Ülkede bir zihniyet devrimi, bir zihniyet değişimi şarttır. O da bir süreç gerektirecektir. Artık ülkemin insanları, .çobanından profesörüne kadar herkes başörtüsünün korkulacak bir kıyafet olmadığını, aksine atalarımızın, annelerimizin tarih boyunca kullandığı milli ve dini kıyafetimiz olduğunu anlamalılar. Kadınlarımız da öncelikle bilinçlenmelidir. Haklarını bilmeli, haksızlıklara başkaldırmalı, neden ve niçin örtündüğünün farkında olmalıdır. Kafaların dışları değil, kafaların içleri önemlidir. Kafalarının içi boş ancak saçları örtülü bilinçsiz kadınların yanında, kafalarının içi ilim ve irfanla dolu, dinin özünü yaşayan ancak başları açık nice bilinçli kadınlar bilirim. Biz din hocalarına düşen görev, eğip bükmeden tesettürün ve başörtüsünün farziyyetini ve önemini insanımıza anlatmak, insanlarımızı şuurlandırmaktır. Siyasetlerimize düşen görev, kırmadan, dökmeden, ürkütmeden, gerekirse konsensüs sağlayarak mevzuattaki yasakları kaldırmak, özgürlüklerin sınırlarını genişletmek, insan haklarını kısıtlayan kanunları ayıklayıp özgürlüklerin önünü açan yasaları çıkarmak.
Bürokrasiye düşen görev ise, halkın kültürel değerlerine saygı duymak, siyasetçilerin çıkardığı kanunları uygulamak, vesayetçi bir anlayıştan uzak durmak, halkın parasıyla o makamlarda oturduğunu bilmek ve halkın hizmetkarı olmaktır.
Artık ülkemizin insanı, siyasetçilerimiz ve medyamız, farklı konularla meşgul olmalı, başörtüsü konusu insanların bireysel tercihlerine bırakılmalıdır.
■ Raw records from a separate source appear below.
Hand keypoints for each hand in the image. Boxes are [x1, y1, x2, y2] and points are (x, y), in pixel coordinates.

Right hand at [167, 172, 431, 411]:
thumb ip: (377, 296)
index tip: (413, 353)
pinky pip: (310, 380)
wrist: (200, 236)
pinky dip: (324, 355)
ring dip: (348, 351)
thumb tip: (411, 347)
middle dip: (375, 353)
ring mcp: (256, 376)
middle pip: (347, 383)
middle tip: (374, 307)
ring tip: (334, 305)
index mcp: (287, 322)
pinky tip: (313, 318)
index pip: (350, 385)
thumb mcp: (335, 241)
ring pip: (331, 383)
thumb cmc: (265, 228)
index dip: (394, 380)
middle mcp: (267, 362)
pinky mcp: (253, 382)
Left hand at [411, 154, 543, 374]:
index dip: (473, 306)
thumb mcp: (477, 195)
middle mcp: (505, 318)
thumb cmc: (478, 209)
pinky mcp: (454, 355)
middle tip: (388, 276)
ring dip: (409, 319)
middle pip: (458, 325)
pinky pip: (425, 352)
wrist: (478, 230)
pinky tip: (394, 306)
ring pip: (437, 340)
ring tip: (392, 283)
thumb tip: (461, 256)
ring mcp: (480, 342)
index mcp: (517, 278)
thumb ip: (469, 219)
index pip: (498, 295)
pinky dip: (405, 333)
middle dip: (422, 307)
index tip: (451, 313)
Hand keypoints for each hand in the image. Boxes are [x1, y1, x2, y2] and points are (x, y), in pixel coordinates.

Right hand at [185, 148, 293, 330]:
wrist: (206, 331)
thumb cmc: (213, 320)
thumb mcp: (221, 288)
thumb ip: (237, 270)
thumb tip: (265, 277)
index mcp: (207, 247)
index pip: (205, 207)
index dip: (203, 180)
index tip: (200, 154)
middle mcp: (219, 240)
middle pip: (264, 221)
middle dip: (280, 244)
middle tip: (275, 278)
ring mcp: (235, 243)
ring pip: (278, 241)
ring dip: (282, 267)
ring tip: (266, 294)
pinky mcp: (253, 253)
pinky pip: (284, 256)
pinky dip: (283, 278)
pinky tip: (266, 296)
Siyasetçi ve bürokrasi yasakları değil, özgürlükleri savunmalıdır. Yasakçıların, vesayetçilerin ve halka tepeden bakanların nüfus kayıtları eskimiştir. Dünya özgürlüklere doğru koşmaktadır. Tarih boyunca bütün başkaldırılar, isyanlar, bölünmeler, terör ve kargaşalar hep baskıdan, yasakçılıktan, bağnazlıktan, dikta yönetimlerden çıkmıştır. Ak Parti hükümeti bu gerçeği görmüştür ama diğer çevrelere gösterememiştir.